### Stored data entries
········
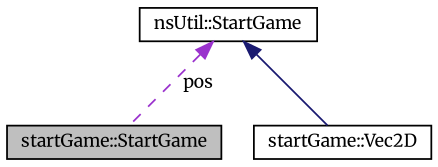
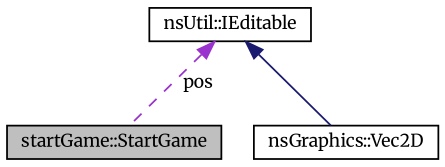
  digraph {
    fontname=Merriweather
    node [color=black fillcolor=white fontname=Merriweather fontsize=10 shape=record style=filled]
    edge [dir=back fontname=Merriweather fontsize=10 labelfontname=Helvetica labelfontsize=10]
    n1 [fillcolor=grey75 fontcolor=black height=0.2 label="startGame::StartGame" width=0.4]
-   n2 [height=0.2 label="startGame::Vec2D" width=0.4]
-   n3 [height=0.2 label="nsUtil::StartGame" width=0.4]
+   n2 [height=0.2 label="nsGraphics::Vec2D" width=0.4]
+   n3 [height=0.2 label="nsUtil::IEditable" width=0.4]
    n3 -> n1 [color=darkorchid3 label=" pos" style=dashed]
    n3 -> n2 [color=midnightblue style=solid]
  }
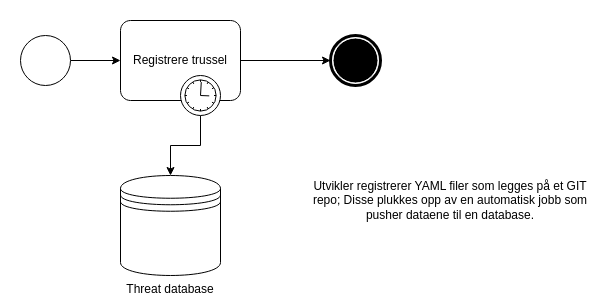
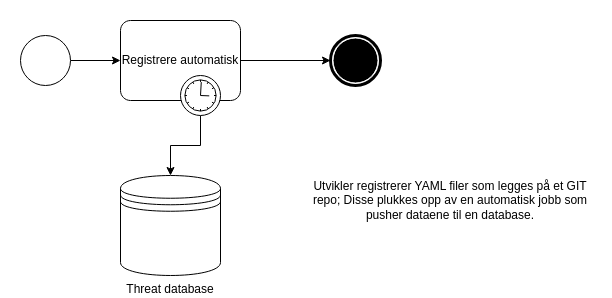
  <mxCell id="0" />
  <mxCell id="1" parent="0" />
  <mxCell id="2" value="Threat database" style="shape=datastore;whiteSpace=wrap;html=1;labelPosition=center;verticalLabelPosition=bottom;align=center;verticalAlign=top;" vertex="1" parent="1"><mxGeometry x="120" y="175" width="100" height="100" as="geometry" /></mxCell>
  <mxCell id="3" value="" style="edgeStyle=orthogonalEdgeStyle;rounded=0;orthogonalLoop=1;jettySize=auto;html=1;" edge="1" parent="1" source="4" target="7"><mxGeometry relative="1" as="geometry" /></mxCell>
- <mxCell id="4" value="Registrere trussel" style="points=[[0.25,0,0],[0.5,0,0],[0.75,0,0],[1,0.25,0],[1,0.5,0],[1,0.75,0],[0.75,1,0],[0.5,1,0],[0.25,1,0],[0,0.75,0],[0,0.5,0],[0,0.25,0]];shape=mxgraph.bpmn.task;whiteSpace=wrap;rectStyle=rounded;size=10;html=1;taskMarker=abstract;" vertex="1" parent="1"><mxGeometry x="120" y="20" width="120" height="80" as="geometry" /></mxCell>
+ <mxCell id="4" value="Registrere automatisk" style="points=[[0.25,0,0],[0.5,0,0],[0.75,0,0],[1,0.25,0],[1,0.5,0],[1,0.75,0],[0.75,1,0],[0.5,1,0],[0.25,1,0],[0,0.75,0],[0,0.5,0],[0,0.25,0]];shape=mxgraph.bpmn.task;whiteSpace=wrap;rectStyle=rounded;size=10;html=1;taskMarker=abstract;" vertex="1" parent="1"><mxGeometry x="120" y="20" width="120" height="80" as="geometry" /></mxCell>
  <mxCell id="5" value="" style="edgeStyle=orthogonalEdgeStyle;rounded=0;orthogonalLoop=1;jettySize=auto;html=1;" edge="1" parent="1" source="6" target="4"><mxGeometry relative="1" as="geometry" /></mxCell>
  <mxCell id="6" value="" style="points=[[0.145,0.145,0],[0.5,0,0],[0.855,0.145,0],[1,0.5,0],[0.855,0.855,0],[0.5,1,0],[0.145,0.855,0],[0,0.5,0]];shape=mxgraph.bpmn.event;html=1;verticalLabelPosition=bottom;labelBackgroundColor=#ffffff;verticalAlign=top;align=center;perimeter=ellipsePerimeter;outlineConnect=0;aspect=fixed;outline=standard;symbol=general;" vertex="1" parent="1"><mxGeometry x="20" y="35" width="50" height="50" as="geometry" /></mxCell>
  <mxCell id="7" value="" style="points=[[0.145,0.145,0],[0.5,0,0],[0.855,0.145,0],[1,0.5,0],[0.855,0.855,0],[0.5,1,0],[0.145,0.855,0],[0,0.5,0]];shape=mxgraph.bpmn.event;html=1;verticalLabelPosition=bottom;labelBackgroundColor=#ffffff;verticalAlign=top;align=center;perimeter=ellipsePerimeter;outlineConnect=0;aspect=fixed;outline=end;symbol=terminate;" vertex="1" parent="1"><mxGeometry x="330" y="35" width="50" height="50" as="geometry" /></mxCell>
  <mxCell id="8" value="" style="edgeStyle=orthogonalEdgeStyle;rounded=0;orthogonalLoop=1;jettySize=auto;html=1;" edge="1" parent="1" source="9" target="2"><mxGeometry relative="1" as="geometry" /></mxCell>
  <mxCell id="9" value="" style="points=[[0.145,0.145,0],[0.5,0,0],[0.855,0.145,0],[1,0.5,0],[0.855,0.855,0],[0.5,1,0],[0.145,0.855,0],[0,0.5,0]];shape=mxgraph.bpmn.event;html=1;verticalLabelPosition=bottom;labelBackgroundColor=#ffffff;verticalAlign=top;align=center;perimeter=ellipsePerimeter;outlineConnect=0;aspect=fixed;outline=standard;symbol=timer;" vertex="1" parent="1"><mxGeometry x="180" y="75" width="40" height="40" as="geometry" /></mxCell>
  <mxCell id="10" value="Utvikler registrerer YAML filer som legges på et GIT repo; Disse plukkes opp av en automatisk jobb som pusher dataene til en database." style="text;html=1;strokeColor=none;fillColor=none;align=center;verticalAlign=middle;whiteSpace=wrap;rounded=0;" vertex="1" parent="1"><mxGeometry x="310" y="145" width="280" height="110" as="geometry" /></mxCell>
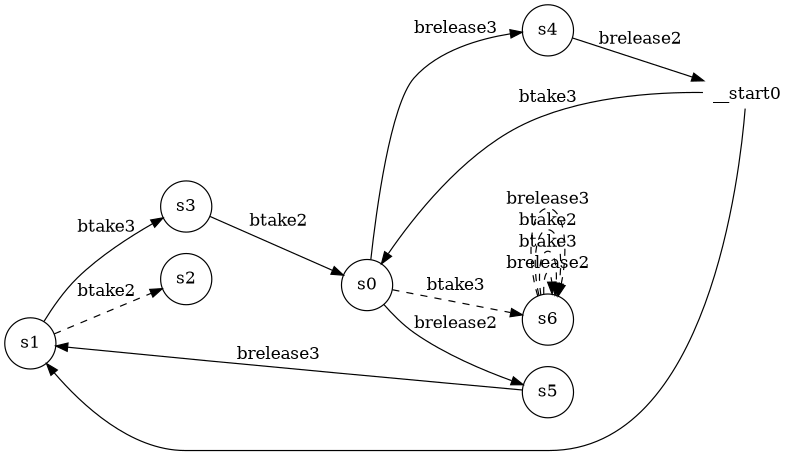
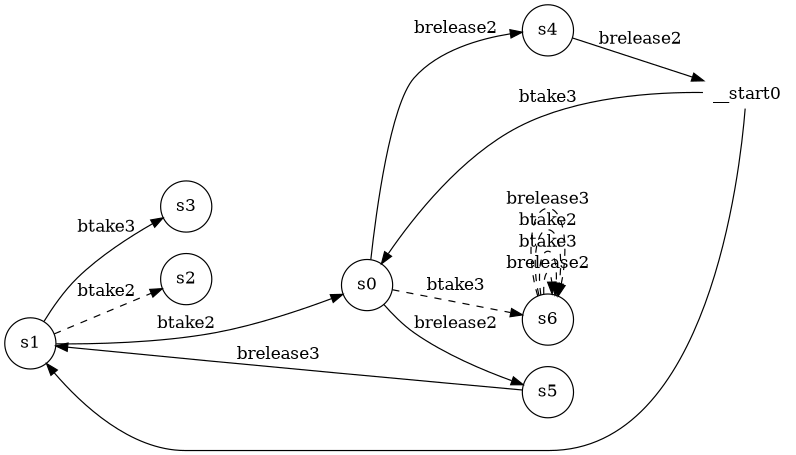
  digraph {
    rankdir=LR
    node [shape=circle]
    edge [modality=MUST style="strict"]
    n1 [label=s1]
    n2 [label=s3]
    n3 [label=s2]
    n4 [label=s0]
    n5 [label=s6]
    n6 [label=s5]
    n7 [label=s4]
    __start0 [height=0 shape=none width=0]
    n1 -> n2 [label=btake3]
    n1 -> n3 [label=btake2 style=dashed]
-   n2 -> n4 [label=btake2]
+   n1 -> n4 [label=btake2]
    n4 -> n5 [label=btake3 modality=MAY style=dashed]
    n4 -> n6 [label=brelease2]
-   n4 -> n7 [label=brelease3]
+   n4 -> n7 [label=brelease2]
    n5 -> n5 [label=brelease2 modality=MAY style=dashed]
    n5 -> n5 [label=btake3 modality=MAY style=dashed]
    n5 -> n5 [label=btake2 modality=MAY style=dashed]
    n5 -> n5 [label=brelease3 modality=MAY style=dashed]
    n6 -> n1 [label=brelease3]
    n7 -> __start0 [label=brelease2]
    __start0 -> n1 [modality="" style=""]
    __start0 -> n4 [label=btake3]
  }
········
### Instructions to follow
Can you give the diagram source from all the rows above again, substituting "Georgia" for every "Merriweather" and leaving everything else unchanged? Omit the pictures.

### Answer
  digraph {
    fontname=Georgia
    node [color=black fillcolor=white fontname=Georgia fontsize=10 shape=record style=filled]
    edge [dir=back fontname=Georgia fontsize=10 labelfontname=Helvetica labelfontsize=10]
    n1 [fillcolor=grey75 fontcolor=black height=0.2 label="startGame::StartGame" width=0.4]
-   n2 [height=0.2 label="startGame::Vec2D" width=0.4]
-   n3 [height=0.2 label="nsUtil::StartGame" width=0.4]
+   n2 [height=0.2 label="nsGraphics::Vec2D" width=0.4]
+   n3 [height=0.2 label="nsUtil::IEditable" width=0.4]
    n3 -> n1 [color=darkorchid3 label=" pos" style=dashed]
    n3 -> n2 [color=midnightblue style=solid]
  }
  <mxCell id="0" />
  <mxCell id="1" parent="0" />
  <mxCell id="2" value="Threat database" style="shape=datastore;whiteSpace=wrap;html=1;labelPosition=center;verticalLabelPosition=bottom;align=center;verticalAlign=top;" vertex="1" parent="1"><mxGeometry x="120" y="175" width="100" height="100" as="geometry" /></mxCell>
  <mxCell id="3" value="" style="edgeStyle=orthogonalEdgeStyle;rounded=0;orthogonalLoop=1;jettySize=auto;html=1;" edge="1" parent="1" source="4" target="7"><mxGeometry relative="1" as="geometry" /></mxCell>
- <mxCell id="4" value="Registrere trussel" style="points=[[0.25,0,0],[0.5,0,0],[0.75,0,0],[1,0.25,0],[1,0.5,0],[1,0.75,0],[0.75,1,0],[0.5,1,0],[0.25,1,0],[0,0.75,0],[0,0.5,0],[0,0.25,0]];shape=mxgraph.bpmn.task;whiteSpace=wrap;rectStyle=rounded;size=10;html=1;taskMarker=abstract;" vertex="1" parent="1"><mxGeometry x="120" y="20" width="120" height="80" as="geometry" /></mxCell>
+ <mxCell id="4" value="Registrere automatisk" style="points=[[0.25,0,0],[0.5,0,0],[0.75,0,0],[1,0.25,0],[1,0.5,0],[1,0.75,0],[0.75,1,0],[0.5,1,0],[0.25,1,0],[0,0.75,0],[0,0.5,0],[0,0.25,0]];shape=mxgraph.bpmn.task;whiteSpace=wrap;rectStyle=rounded;size=10;html=1;taskMarker=abstract;" vertex="1" parent="1"><mxGeometry x="120" y="20" width="120" height="80" as="geometry" /></mxCell>
  <mxCell id="5" value="" style="edgeStyle=orthogonalEdgeStyle;rounded=0;orthogonalLoop=1;jettySize=auto;html=1;" edge="1" parent="1" source="6" target="4"><mxGeometry relative="1" as="geometry" /></mxCell>
  <mxCell id="6" value="" style="points=[[0.145,0.145,0],[0.5,0,0],[0.855,0.145,0],[1,0.5,0],[0.855,0.855,0],[0.5,1,0],[0.145,0.855,0],[0,0.5,0]];shape=mxgraph.bpmn.event;html=1;verticalLabelPosition=bottom;labelBackgroundColor=#ffffff;verticalAlign=top;align=center;perimeter=ellipsePerimeter;outlineConnect=0;aspect=fixed;outline=standard;symbol=general;" vertex="1" parent="1"><mxGeometry x="20" y="35" width="50" height="50" as="geometry" /></mxCell>
  <mxCell id="7" value="" style="points=[[0.145,0.145,0],[0.5,0,0],[0.855,0.145,0],[1,0.5,0],[0.855,0.855,0],[0.5,1,0],[0.145,0.855,0],[0,0.5,0]];shape=mxgraph.bpmn.event;html=1;verticalLabelPosition=bottom;labelBackgroundColor=#ffffff;verticalAlign=top;align=center;perimeter=ellipsePerimeter;outlineConnect=0;aspect=fixed;outline=end;symbol=terminate;" vertex="1" parent="1"><mxGeometry x="330" y="35" width="50" height="50" as="geometry" /></mxCell>
  <mxCell id="8" value="" style="edgeStyle=orthogonalEdgeStyle;rounded=0;orthogonalLoop=1;jettySize=auto;html=1;" edge="1" parent="1" source="9" target="2"><mxGeometry relative="1" as="geometry" /></mxCell>
  <mxCell id="9" value="" style="points=[[0.145,0.145,0],[0.5,0,0],[0.855,0.145,0],[1,0.5,0],[0.855,0.855,0],[0.5,1,0],[0.145,0.855,0],[0,0.5,0]];shape=mxgraph.bpmn.event;html=1;verticalLabelPosition=bottom;labelBackgroundColor=#ffffff;verticalAlign=top;align=center;perimeter=ellipsePerimeter;outlineConnect=0;aspect=fixed;outline=standard;symbol=timer;" vertex="1" parent="1"><mxGeometry x="180" y="75" width="40" height="40" as="geometry" /></mxCell>
  <mxCell id="10" value="Utvikler registrerer YAML filer som legges på et GIT repo; Disse plukkes opp av en automatisk jobb som pusher dataene til en database." style="text;html=1;strokeColor=none;fillColor=none;align=center;verticalAlign=middle;whiteSpace=wrap;rounded=0;" vertex="1" parent="1"><mxGeometry x="310" y="145" width="280" height="110" as="geometry" /></mxCell>
  digraph {
    rankdir=LR
    node [shape=circle]
    edge [modality=MUST style="strict"]
    n1 [label=s1]
    n2 [label=s3]
    n3 [label=s2]
    n4 [label=s0]
    n5 [label=s6]
    n6 [label=s5]
    n7 [label=s4]
    __start0 [height=0 shape=none width=0]
    n1 -> n2 [label=btake3]
    n1 -> n3 [label=btake2 style=dashed]
-   n2 -> n4 [label=btake2]
+   n1 -> n4 [label=btake2]
    n4 -> n5 [label=btake3 modality=MAY style=dashed]
    n4 -> n6 [label=brelease2]
-   n4 -> n7 [label=brelease3]
+   n4 -> n7 [label=brelease2]
    n5 -> n5 [label=brelease2 modality=MAY style=dashed]
    n5 -> n5 [label=btake3 modality=MAY style=dashed]
    n5 -> n5 [label=btake2 modality=MAY style=dashed]
    n5 -> n5 [label=brelease3 modality=MAY style=dashed]
    n6 -> n1 [label=brelease3]
    n7 -> __start0 [label=brelease2]
    __start0 -> n1 [modality="" style=""]
    __start0 -> n4 [label=btake3]
  }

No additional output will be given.